= TASK DIRECTIONS =
Your answer should hold exactly the lines below from the line with "бесідами тощо. А" through the line with "margin-top: 10px ->", both included, and no pictures at all.

= ENTRIES SUPPLIED =
┌──
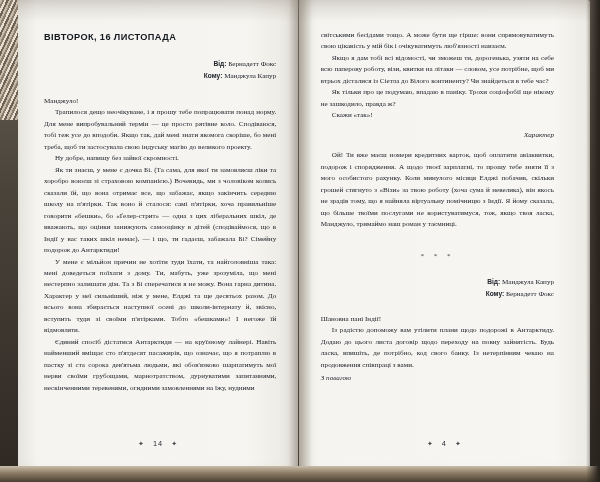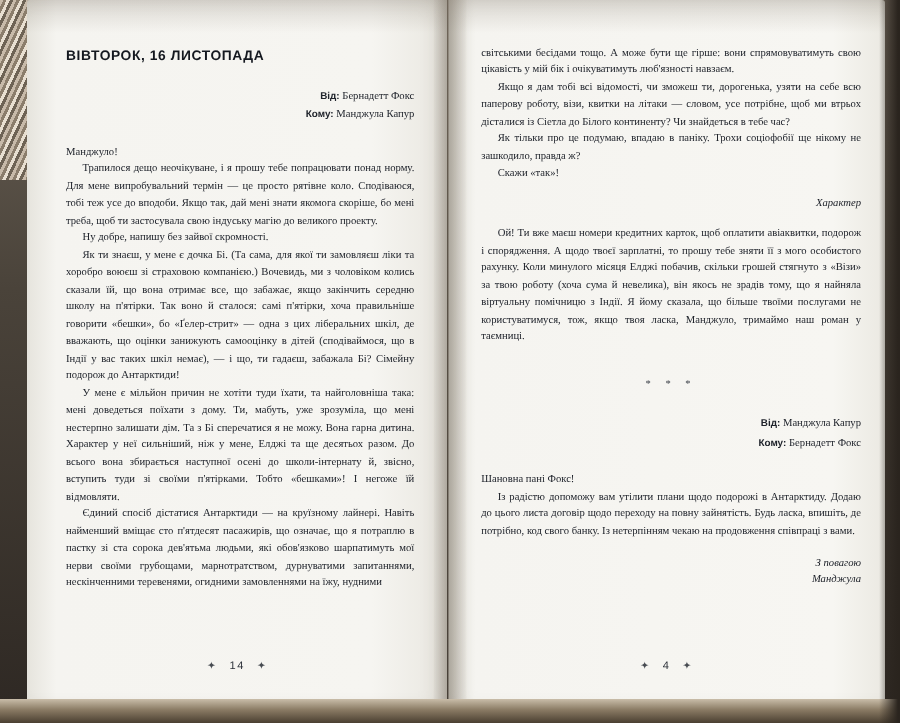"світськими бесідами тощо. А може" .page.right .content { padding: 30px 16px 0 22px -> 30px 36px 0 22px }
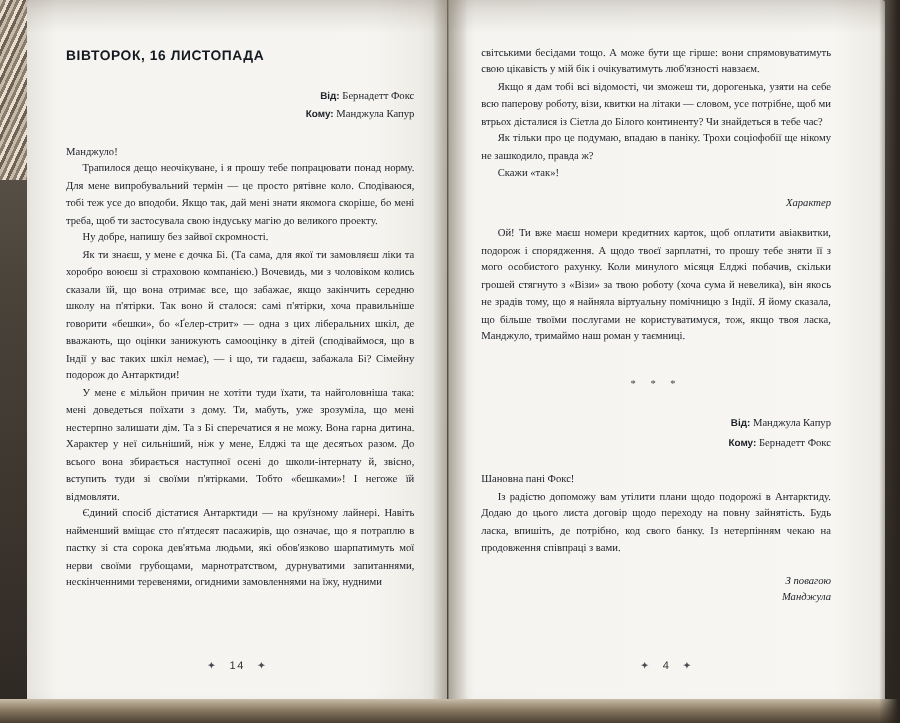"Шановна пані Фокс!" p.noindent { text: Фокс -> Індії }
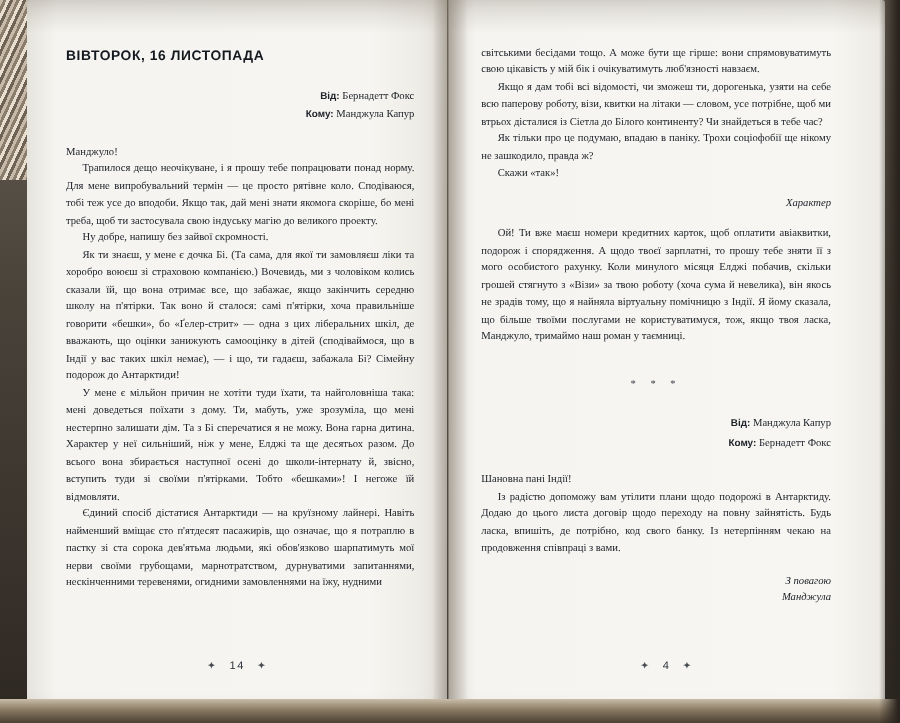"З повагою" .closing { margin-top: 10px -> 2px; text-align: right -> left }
└──
┌──
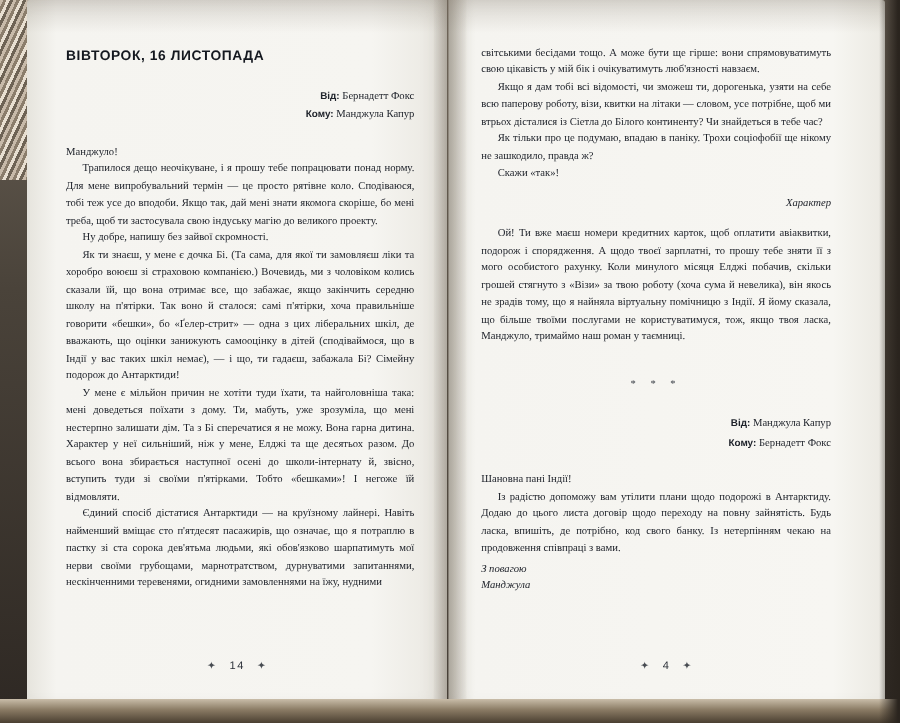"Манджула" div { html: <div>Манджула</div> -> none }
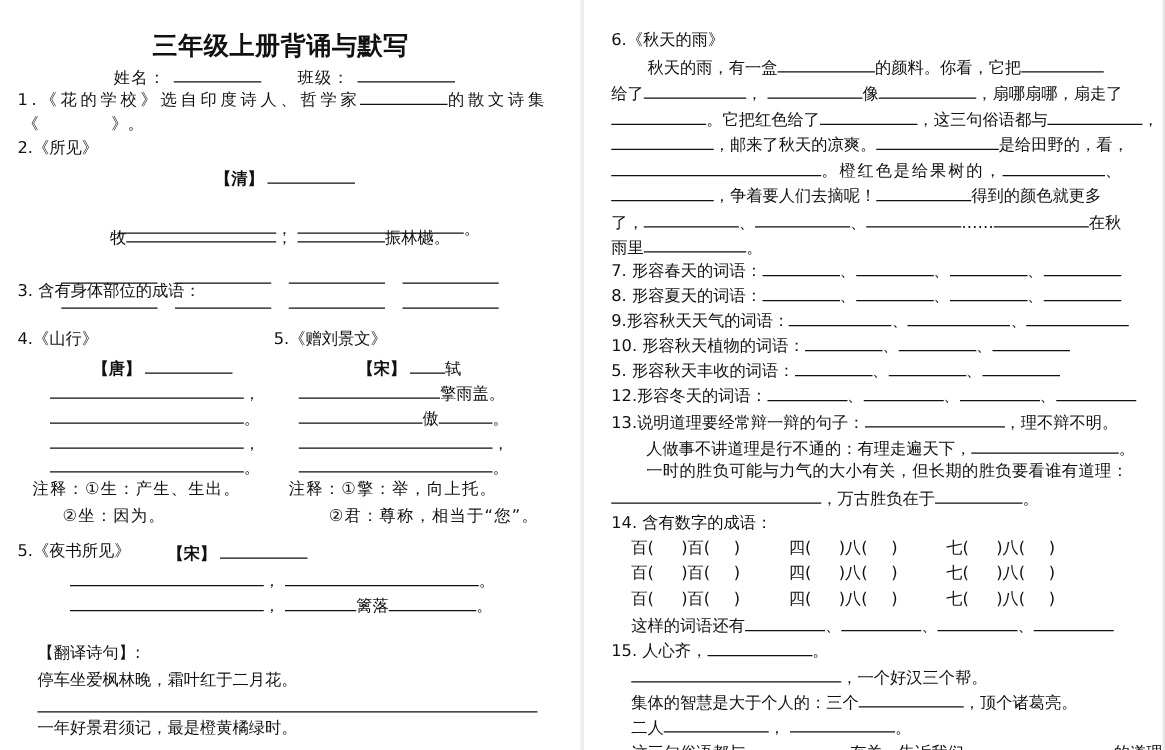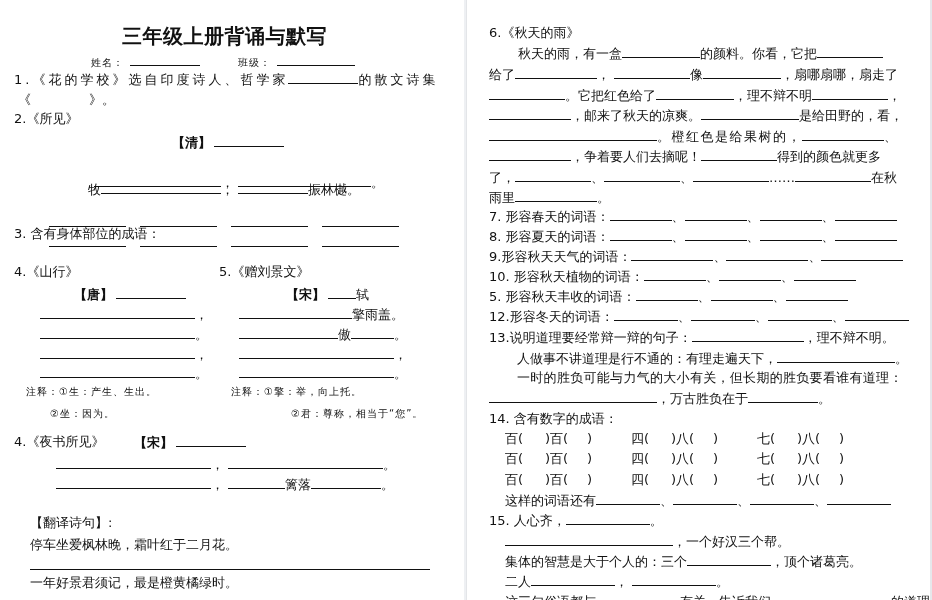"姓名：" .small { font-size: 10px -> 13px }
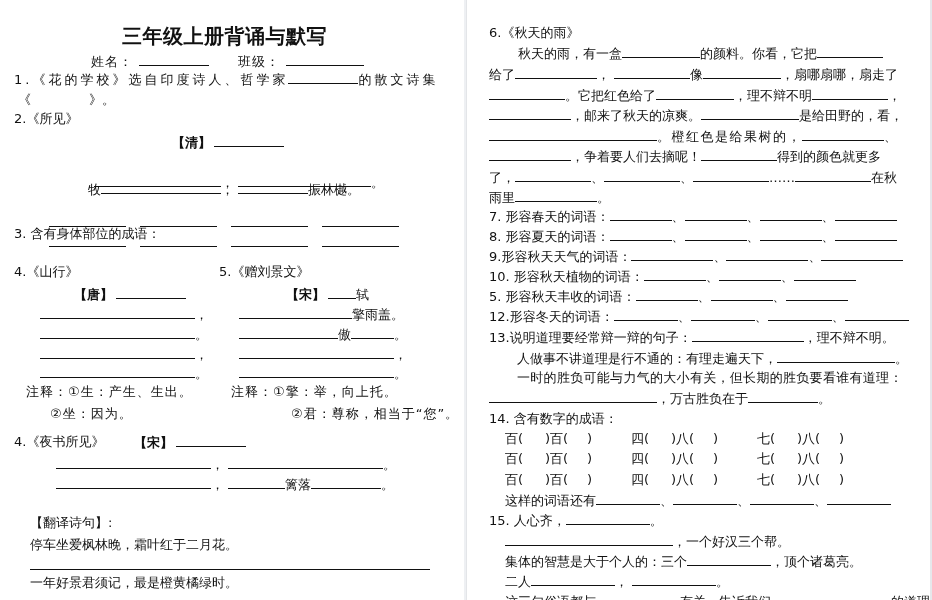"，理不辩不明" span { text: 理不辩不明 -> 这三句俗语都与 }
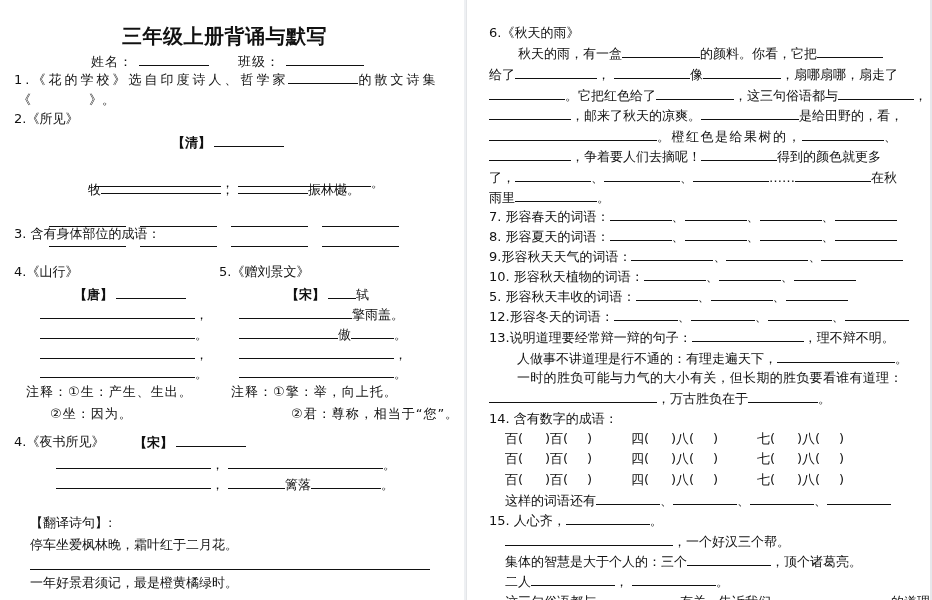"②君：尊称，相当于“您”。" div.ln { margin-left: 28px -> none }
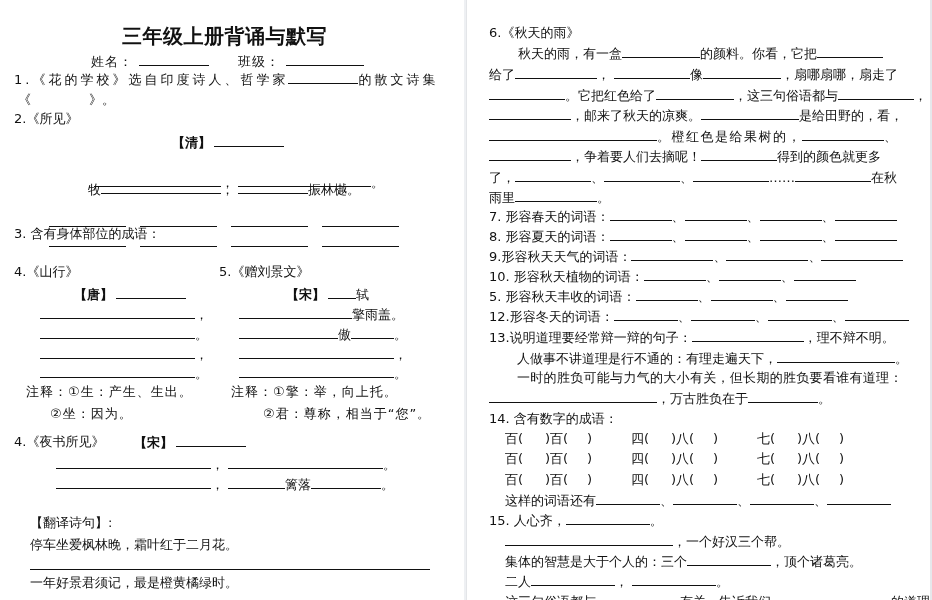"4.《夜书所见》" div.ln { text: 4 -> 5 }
└──
┌──
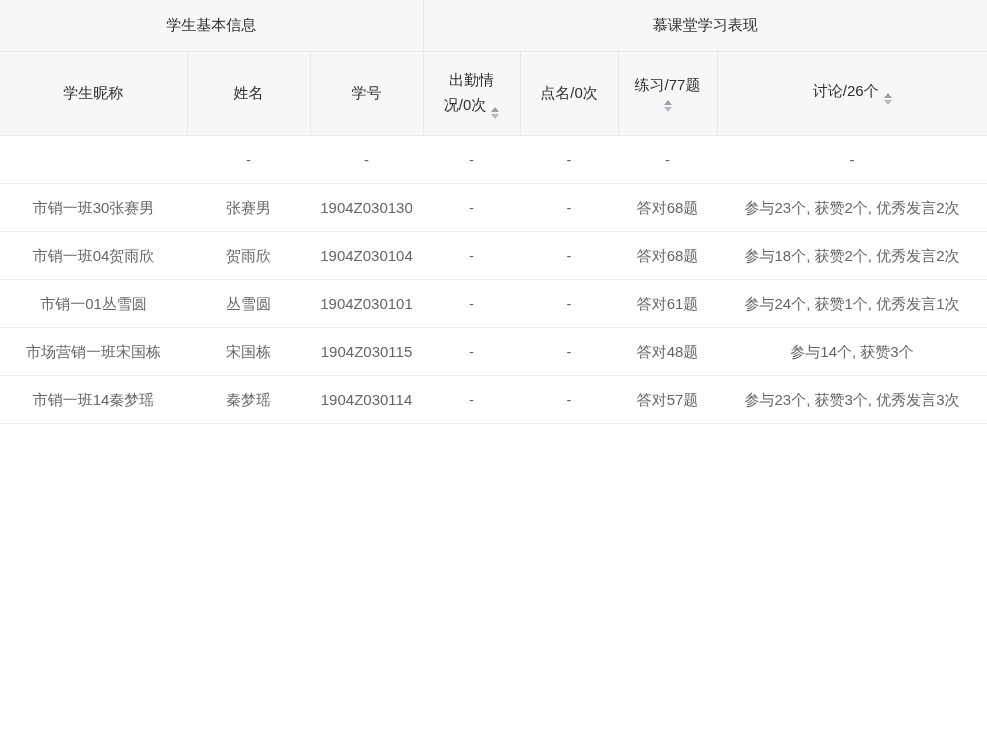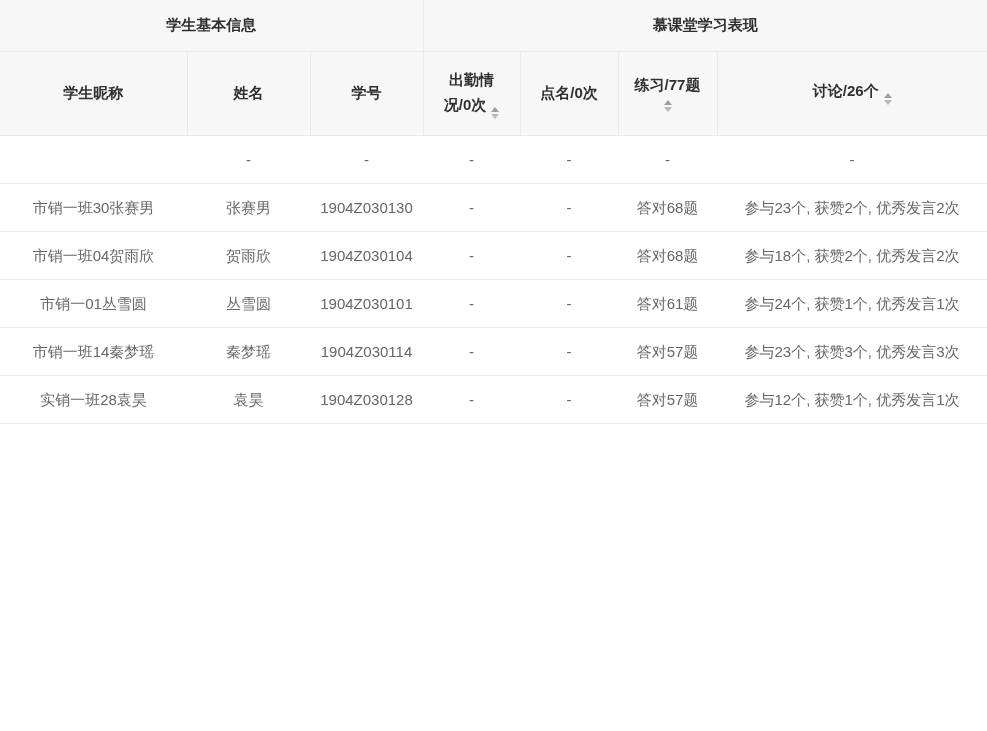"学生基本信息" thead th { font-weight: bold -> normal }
└──
= TASK RESULT =
"світськими бесідами тощо. А може" .page.right .content { padding: 30px 16px 0 22px -> 30px 36px 0 22px }
"Шановна пані Фокс!" p.noindent { text: Фокс -> Індії }
"З повагою" .closing { margin-top: 10px -> 2px; text-align: right -> left }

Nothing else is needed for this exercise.